After years of failure to get meaningful reform from regulators, it was inevitable that general aviation would move to find allies within politics. A sensible strategy if you get it right. If you get it wrong it has parallels with poking black bears with short sticks. Authorities, bureaus and boards that governments empower to regulate or control cherish that power and guard it very closely. In many instances, the bureaucrats that populate these entities have to have more political savvy than they do expertise in the area they govern. That's where the GA industry is on the back foot: we have plenty of expertise in aviation, but are a bit short on political nous. Who has the power in these battles will depend on the terms of engagement. Are we fighting the battle using aviation smarts or political nous? Given that senators are politicans and not aviators (there are a few who are both), this battle is likely to be fought on political ground, which hands the advantage over to the bureaucrats. GA's best chance is to head-up the charge with someone who knows politics, can articulate well the GA case and, perhaps above all, is respected by both the bureaucrats and the politicians. There are such champions within aviation, but it is the nature of the industry that they generally find themselves time-poor, or fear the sting in the tail of CASA in the form of regulatory retribution. When AGAA goes before the Senate RRAT committee on 19 November, they will need to do so with professionalism and integrity; this will not be the moment for emotional rhetoric that will likely fail to encourage the senators to investigate further. And the argument will need to be clear, concise and be tempered against the holes that CASA is likely to want to poke in it.
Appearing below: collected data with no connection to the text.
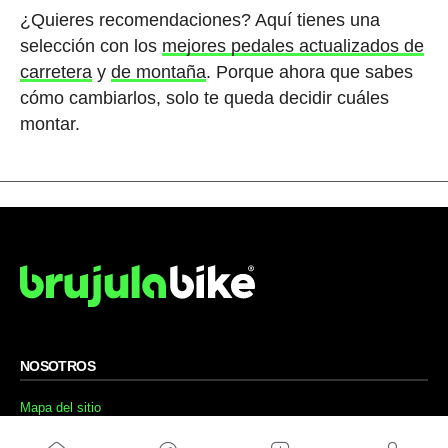
¿Quieres recomendaciones? Aquí tienes una
selección con los
mejores pedales actualizados de
carretera
y
de montaña
. Porque ahora que sabes
cómo cambiarlos, solo te queda decidir cuáles
montar.
NOSOTROS
Mapa del sitio
Aviso Legal
Anúnciate con nosotros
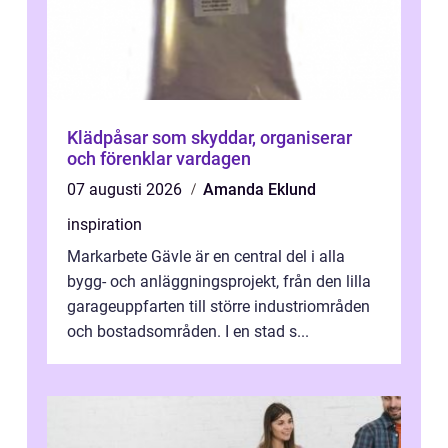
Klädpåsar som skyddar, organiserar
och förenklar vardagen
07 augusti 2026
Amanda Eklund
inspiration
Markarbete Gävle är en central del i alla
bygg- och anläggningsprojekt, från den lilla
garageuppfarten till större industriområden
och bostadsområden. I en stad s...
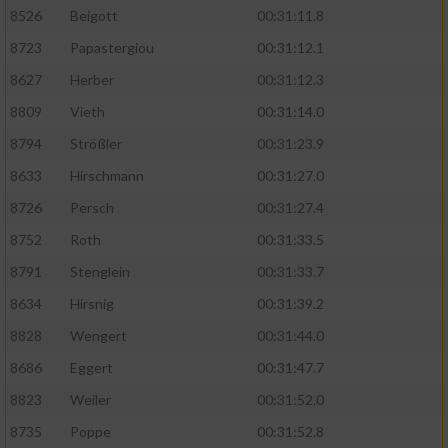
8526
Beigott
00:31:11.8
8723
Papastergiou
00:31:12.1
8627
Herber
00:31:12.3
8809
Vieth
00:31:14.0
8794
Strößler
00:31:23.9
8633
Hirschmann
00:31:27.0
8726
Persch
00:31:27.4
8752
Roth
00:31:33.5
8791
Stenglein
00:31:33.7
8634
Hirsnig
00:31:39.2
8828
Wengert
00:31:44.0
8686
Eggert
00:31:47.7
8823
Weiler
00:31:52.0
8735
Poppe
00:31:52.8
Failure on either of these matters will severly damage the integrity of GA in the eyes of the senate. Political skin is rarely risked unless the case compels.
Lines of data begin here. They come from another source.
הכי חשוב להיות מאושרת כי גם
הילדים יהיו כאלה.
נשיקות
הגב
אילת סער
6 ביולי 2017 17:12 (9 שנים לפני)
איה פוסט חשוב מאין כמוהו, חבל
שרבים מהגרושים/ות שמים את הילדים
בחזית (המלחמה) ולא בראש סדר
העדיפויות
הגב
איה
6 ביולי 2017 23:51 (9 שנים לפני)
Ken Cannane's call for a Parliamentary Resolution to support aviation regulation reform is one of the year's most intriguing propositions. Parliamentary Resolutions are two-faced creatures that can be powerful or impotent depending on whether or not they are binding or non-binding. Binding resolutions are tantamount to law; non-binding ones have the potency of a straw poll. Any resolution about aviation that is non-binding won't have the desired impact that the campaign behind it desires. A classic case was the US non-binding resolution to support a democratic Taiwan: any binding resolution would have angried-up the Chinese. This way, the US can always forget the whole thing if it becomes expedient to do so. The same would be true of a non-binding resolution to support general aviation in Australia; should it become awkward it would be thrown under the political bus faster than Malcolm Turnbull was. Australian politics has historically been a case-study in how to be wishy-washy; how to appear to champion a cause without committing yourself to it, so a binding resolution on aviation reform might just be too affirmative for an amorphous political enviroment such as the current House of Representatives. However, a call for a binding resolution can have the effect of calling a bluff: if our elected representatives who assure us they are all for reform are serious, then what legitimate excuse can they have for not wanting to be bound by their rhetoric?

It is very pleasing to see that the Australian Transport Safety Bureau has named their new media studio after Macarthur Job. Mac Job was a passionate stalwart of aviation journalism and aviation safety for decades. A man who had the respect of just about everyone who encountered him, Mac's opinion on aviation was held in higher regard that perhaps anyone else in the country. It is not for nothing that Mac is the only aviation journalist inducted into the Australian Aviation Hall of Fame. Mac's legacy to Australia was already extensive, and now the ATSB has properly honoured the one man who managed to straddle the dual roles of journalist and regulator better than anyone ever has.